ページ抜粋 =>
───

本物の風邪は受診の必要なし まず3症状(咳、鼻水、のどの痛み)をチェック

 

 風邪はありふれた病気の一つであり、多くは数日から1週間程度で自然に治ってしまう。一方で「汗をかくと風邪が治る」「風邪は抗生物質で治る」など、間違った認識を持っている人も少なくない。風邪とは「自然に良くなる上気道のウイルス感染症」です。上気道とは気道の上の部分に当たる鼻、のどのこと。ここにウイルスが感染することで風邪を発症する。薬などを飲まなくても、放っておいてもやがて治ってしまうことを意味する。
 ライノウイルスやコロナウイルスをはじめ、風邪の原因となるウイルスは200種類以上あります。そのすべてのウイルスに効く薬はありません。
一般に風邪薬と呼ばれる薬は対症療法の薬。「熱を下げる」「鼻水を止める」などの症状を抑える作用があるだけで、風邪の原因であるウイルスを殺すわけではありません。

 

一見「風邪」だが実はちがう 受診すべき6つの症状

1. 38℃以上の高熱が3日以上続く
 風邪をひいて初日に38℃を超える高熱が出ることも少なくない。しかし、風邪による高熱は長くても2日くらいしか続かないことが多い。3日続いたら、ウイルスではなく、細菌による感染症の可能性が高まります。

───

提供データ =>
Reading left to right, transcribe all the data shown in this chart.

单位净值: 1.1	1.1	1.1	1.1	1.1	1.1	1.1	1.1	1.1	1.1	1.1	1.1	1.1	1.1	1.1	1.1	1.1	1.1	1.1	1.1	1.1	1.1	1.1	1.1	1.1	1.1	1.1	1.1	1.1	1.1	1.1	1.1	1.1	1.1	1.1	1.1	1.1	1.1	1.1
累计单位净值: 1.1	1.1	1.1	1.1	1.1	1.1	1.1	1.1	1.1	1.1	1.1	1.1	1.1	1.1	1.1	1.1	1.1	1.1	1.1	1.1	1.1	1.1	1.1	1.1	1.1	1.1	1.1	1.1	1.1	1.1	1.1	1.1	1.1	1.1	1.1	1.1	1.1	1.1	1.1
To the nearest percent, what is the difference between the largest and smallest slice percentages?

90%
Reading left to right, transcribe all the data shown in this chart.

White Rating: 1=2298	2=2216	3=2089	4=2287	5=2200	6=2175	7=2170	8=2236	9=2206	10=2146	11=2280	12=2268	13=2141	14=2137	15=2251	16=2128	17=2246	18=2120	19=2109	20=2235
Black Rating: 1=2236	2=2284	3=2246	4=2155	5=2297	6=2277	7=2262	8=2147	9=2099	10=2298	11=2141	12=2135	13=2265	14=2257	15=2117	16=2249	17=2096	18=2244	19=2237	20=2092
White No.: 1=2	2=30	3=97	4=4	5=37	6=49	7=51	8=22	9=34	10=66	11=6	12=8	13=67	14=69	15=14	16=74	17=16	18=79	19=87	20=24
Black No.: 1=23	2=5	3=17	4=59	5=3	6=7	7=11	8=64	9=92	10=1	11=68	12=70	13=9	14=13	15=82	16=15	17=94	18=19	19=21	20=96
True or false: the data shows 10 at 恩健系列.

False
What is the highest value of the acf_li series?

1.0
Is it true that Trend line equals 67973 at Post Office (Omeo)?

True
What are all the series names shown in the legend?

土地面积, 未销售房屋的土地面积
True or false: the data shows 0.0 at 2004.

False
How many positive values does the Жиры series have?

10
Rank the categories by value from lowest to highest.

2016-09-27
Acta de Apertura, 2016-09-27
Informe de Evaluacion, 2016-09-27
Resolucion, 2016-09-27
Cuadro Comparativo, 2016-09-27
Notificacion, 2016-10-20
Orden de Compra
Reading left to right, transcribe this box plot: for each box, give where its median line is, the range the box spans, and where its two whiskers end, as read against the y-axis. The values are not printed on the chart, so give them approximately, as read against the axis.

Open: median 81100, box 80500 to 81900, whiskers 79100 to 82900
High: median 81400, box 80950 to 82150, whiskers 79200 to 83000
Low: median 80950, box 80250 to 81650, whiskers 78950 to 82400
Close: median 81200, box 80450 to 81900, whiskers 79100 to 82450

───

答える問題 =>
a: ページ抜粋によると、風邪の原因となるウイルスは何種類以上ありますか？
b: 次の(i)〜(iii)はページ抜粋の内容と合っていますか？それぞれ「はい」か「いいえ」で答え、判断の根拠となる本文の言葉をそのまま引用してください。
(i) 風邪は抗生物質で治る。
(ii) 一般に風邪薬と呼ばれる薬は、風邪の原因であるウイルスを殺す。
(iii) 風邪による高熱は、長くても2日くらいしか続かないことが多い。
c: ページ抜粋の見出しで、まずチェックするよう挙げられている症状をすべて挙げてください。

演習の結果 =>
a: 200種類以上です。

b:
(i) いいえ。「「汗をかくと風邪が治る」「風邪は抗生物質で治る」など、間違った認識を持っている人も少なくない」
(ii) いいえ。「風邪の原因であるウイルスを殺すわけではありません」
(iii) はい。「風邪による高熱は長くても2日くらいしか続かないことが多い」

c: 咳、鼻水、のどの痛み